═══ Information provided ═══
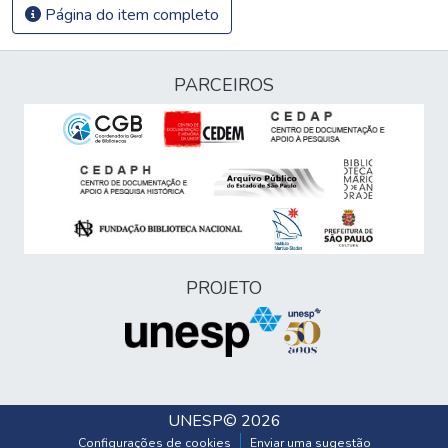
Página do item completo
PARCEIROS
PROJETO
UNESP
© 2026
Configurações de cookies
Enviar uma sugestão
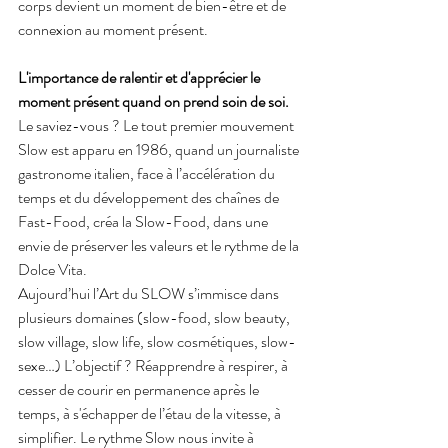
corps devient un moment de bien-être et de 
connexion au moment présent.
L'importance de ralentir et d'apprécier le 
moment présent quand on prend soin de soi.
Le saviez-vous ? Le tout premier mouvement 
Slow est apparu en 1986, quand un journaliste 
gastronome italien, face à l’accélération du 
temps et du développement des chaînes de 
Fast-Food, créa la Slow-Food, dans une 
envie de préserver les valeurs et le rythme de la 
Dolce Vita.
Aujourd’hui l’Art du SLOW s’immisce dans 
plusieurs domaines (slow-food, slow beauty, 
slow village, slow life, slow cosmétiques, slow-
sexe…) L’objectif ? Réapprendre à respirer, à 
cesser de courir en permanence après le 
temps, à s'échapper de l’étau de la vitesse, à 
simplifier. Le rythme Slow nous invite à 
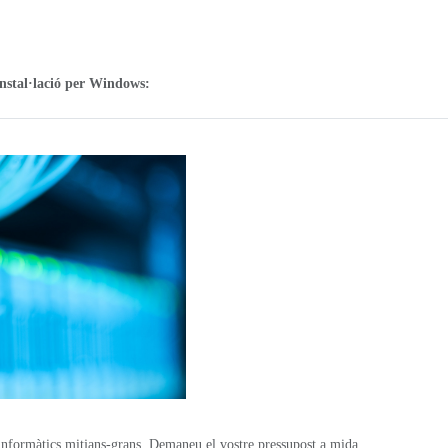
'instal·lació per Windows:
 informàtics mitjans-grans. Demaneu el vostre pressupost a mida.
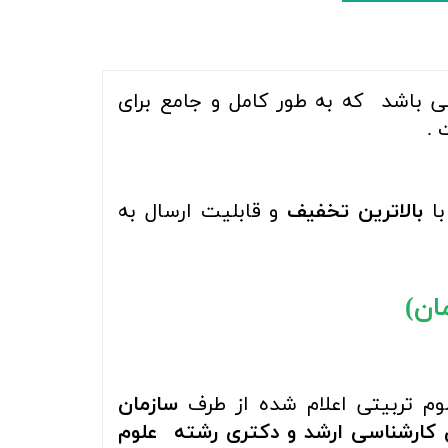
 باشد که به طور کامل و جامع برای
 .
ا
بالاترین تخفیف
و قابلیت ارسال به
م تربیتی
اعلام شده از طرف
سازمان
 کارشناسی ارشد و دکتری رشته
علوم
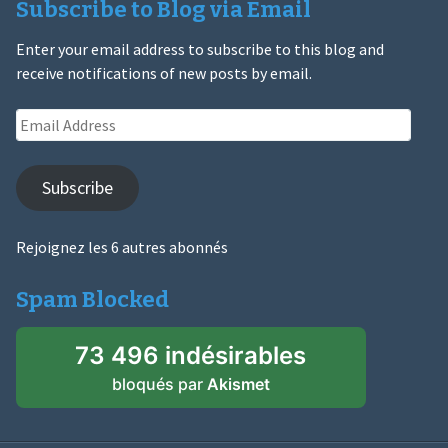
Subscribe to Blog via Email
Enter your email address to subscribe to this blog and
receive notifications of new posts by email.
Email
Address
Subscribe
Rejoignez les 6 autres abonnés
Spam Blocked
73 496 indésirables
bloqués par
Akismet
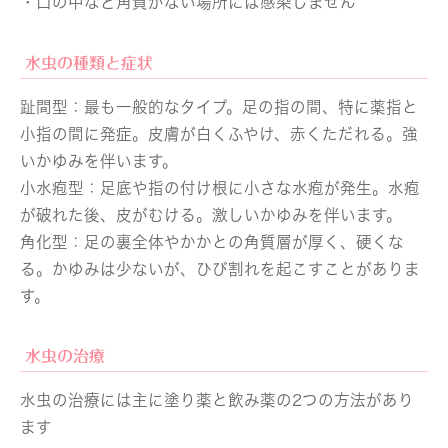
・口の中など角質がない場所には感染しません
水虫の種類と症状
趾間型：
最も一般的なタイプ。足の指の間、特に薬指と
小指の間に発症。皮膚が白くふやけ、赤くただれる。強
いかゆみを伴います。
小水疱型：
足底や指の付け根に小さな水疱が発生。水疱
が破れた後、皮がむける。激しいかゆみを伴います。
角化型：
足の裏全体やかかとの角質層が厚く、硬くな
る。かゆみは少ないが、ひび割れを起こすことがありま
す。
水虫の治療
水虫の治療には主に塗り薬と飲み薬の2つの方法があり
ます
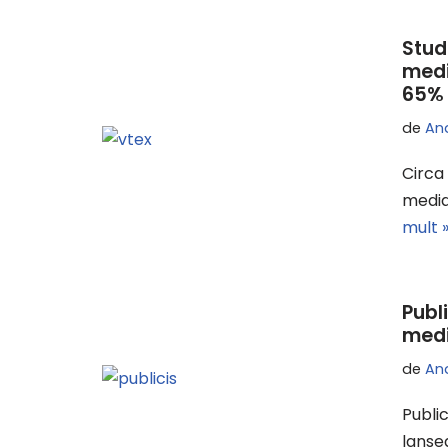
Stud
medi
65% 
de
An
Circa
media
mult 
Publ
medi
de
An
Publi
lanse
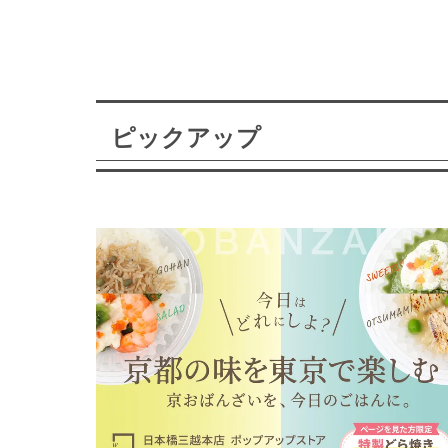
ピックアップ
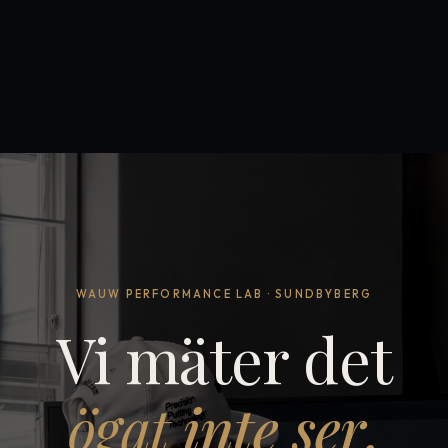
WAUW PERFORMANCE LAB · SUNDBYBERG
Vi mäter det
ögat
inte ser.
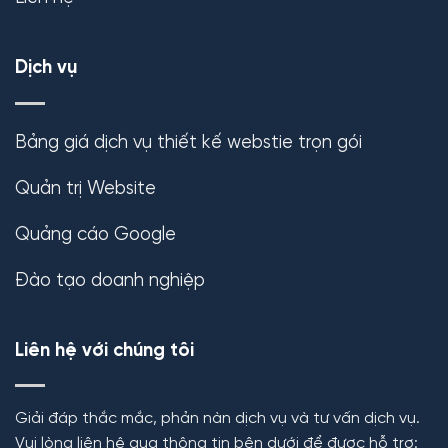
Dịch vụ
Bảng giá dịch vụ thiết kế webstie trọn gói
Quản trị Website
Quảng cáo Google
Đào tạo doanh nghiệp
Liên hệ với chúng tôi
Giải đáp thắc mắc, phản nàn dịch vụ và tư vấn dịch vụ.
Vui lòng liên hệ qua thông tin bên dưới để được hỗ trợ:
═══
◆ **About this exercise**
"Dolce Vita." marks the last line to keep. Retype every line from the start of the entries through that one, exactly, and drop the pictures.

◆ **Result of this exercise**
Página do item completo
PARCEIROS
PROJETO
UNESP
© 2026
Configurações de cookies
Enviar uma sugestão
corps devient un moment de bien-être et de 
connexion au moment présent.
L'importance de ralentir et d'apprécier le 
moment présent quand on prend soin de soi.
Le saviez-vous ? Le tout premier mouvement 
Slow est apparu en 1986, quand un journaliste 
gastronome italien, face à l’accélération du 
temps et du développement des chaînes de 
Fast-Food, créa la Slow-Food, dans une 
envie de préserver les valeurs et le rythme de la 
Dolce Vita.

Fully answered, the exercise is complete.